When I use the following request body to call the service:

data = {
        "model": "ALMA",
        "prompt": "Translate this from English to Chinese:\nEnglish: " + english_text + "\nChinese:",
        "max_tokens": 512,
        "top_p": 1,
        "temperature": 0,
        "use_beam_search": True,
        "best_of": 5, 
    }

For some english_text, there is a mistake.

('Dynamic contact angle of water on the emulsion ?lms was determined by a Kru?ss K-12 contact-angle analysis instrument (Kru?ss Co., Germany) at 25 °C. Cut emulsion membrane into rectangle spline samples (2 9 1 cm) and placed them into the clip set of the instrument.

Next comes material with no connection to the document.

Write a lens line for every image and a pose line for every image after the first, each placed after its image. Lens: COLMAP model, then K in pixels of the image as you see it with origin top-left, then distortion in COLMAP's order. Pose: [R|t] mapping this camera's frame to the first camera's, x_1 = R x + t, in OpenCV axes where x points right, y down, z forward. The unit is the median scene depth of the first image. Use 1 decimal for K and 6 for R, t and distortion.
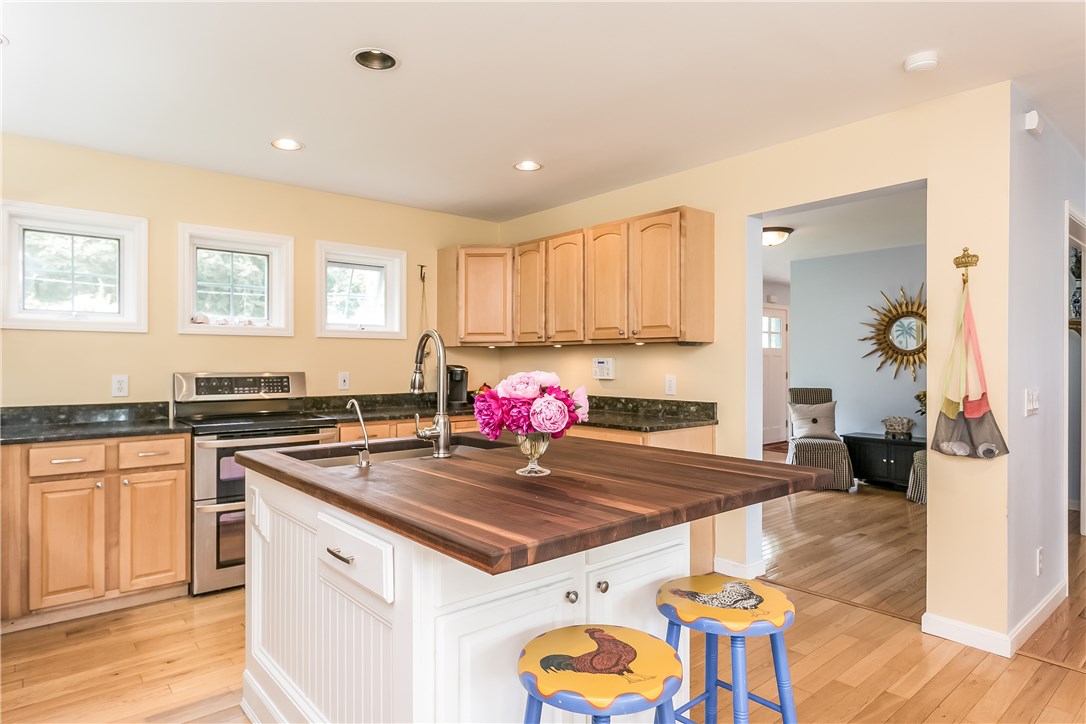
lens RADIAL K [[623.2, 0, 543.0], [0, 623.2, 362.0], [0, 0, 1]] dist [-0.001092, 0.000713]
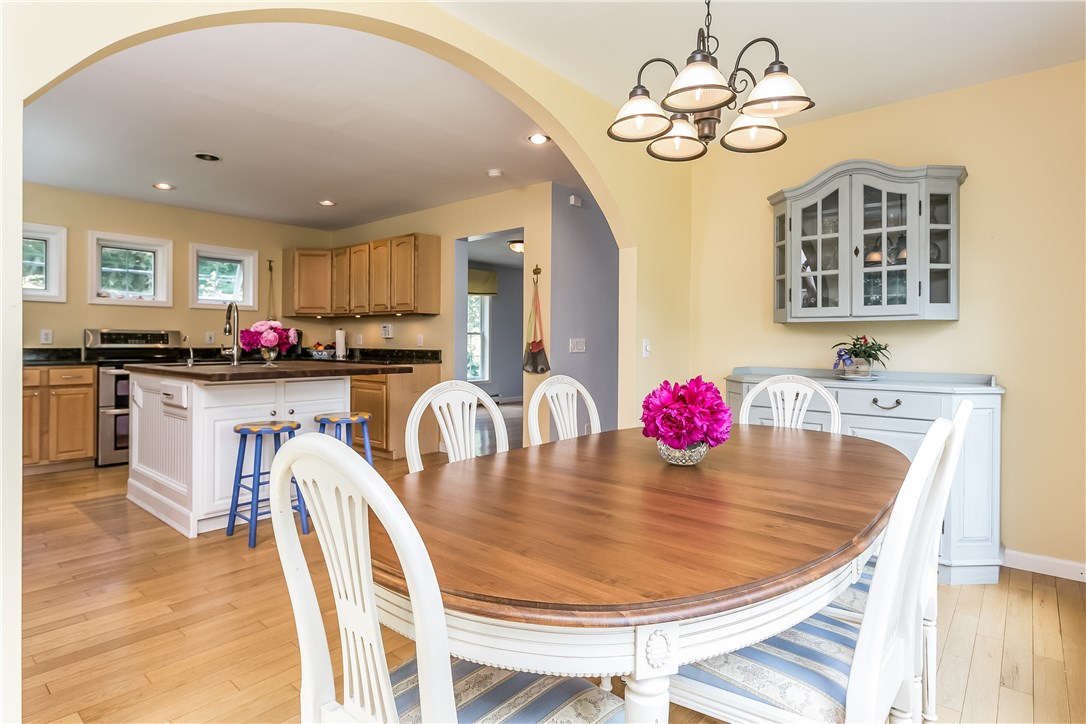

The wetting circumference was ?rst measured in n-hexane and the contact angle was then measured with water as the test liquid',
  '水在乳液膜上的动态接触角由 Kru?ss K-12 接触角分析仪（德国 Kru?ss 公司）在 25 °C 下测定。将乳液膜切成矩形花键样品（2 9 1厘米），并将它们放入仪器的夹子组。首先在正己烷中测量润湿周长，然后用水作为测试液体测量接触角',
  ' 水在乳液薄膜上的动态接触角的测定，采用由克鲁斯公司（德国）生产的K-12接触角分析仪，在25℃温度下进行。将乳液')

The first line is the original text in English, the second line is the DeepL translation result, and the third line is the translation result of the model. As can be seen, the translation result of the model stops at a certain point, even though I have set max_tokens to be sufficiently large(512).
Whenever I translate numerous texts, there are always a few texts where this kind of situation occurs.
Considering that the model translated as "将乳液" instead of "切乳液" , the model should at least recognize "Cut emulsion membrane into rectangle spline samples". Its translation inference should be fine. Perhaps it prematurely generated an end-of-sentence token?
However, if I set use_beam_search to false (while also setting best_of to 1), the translation becomes complete.
Could you please check what is going on with this? Sincere thanks!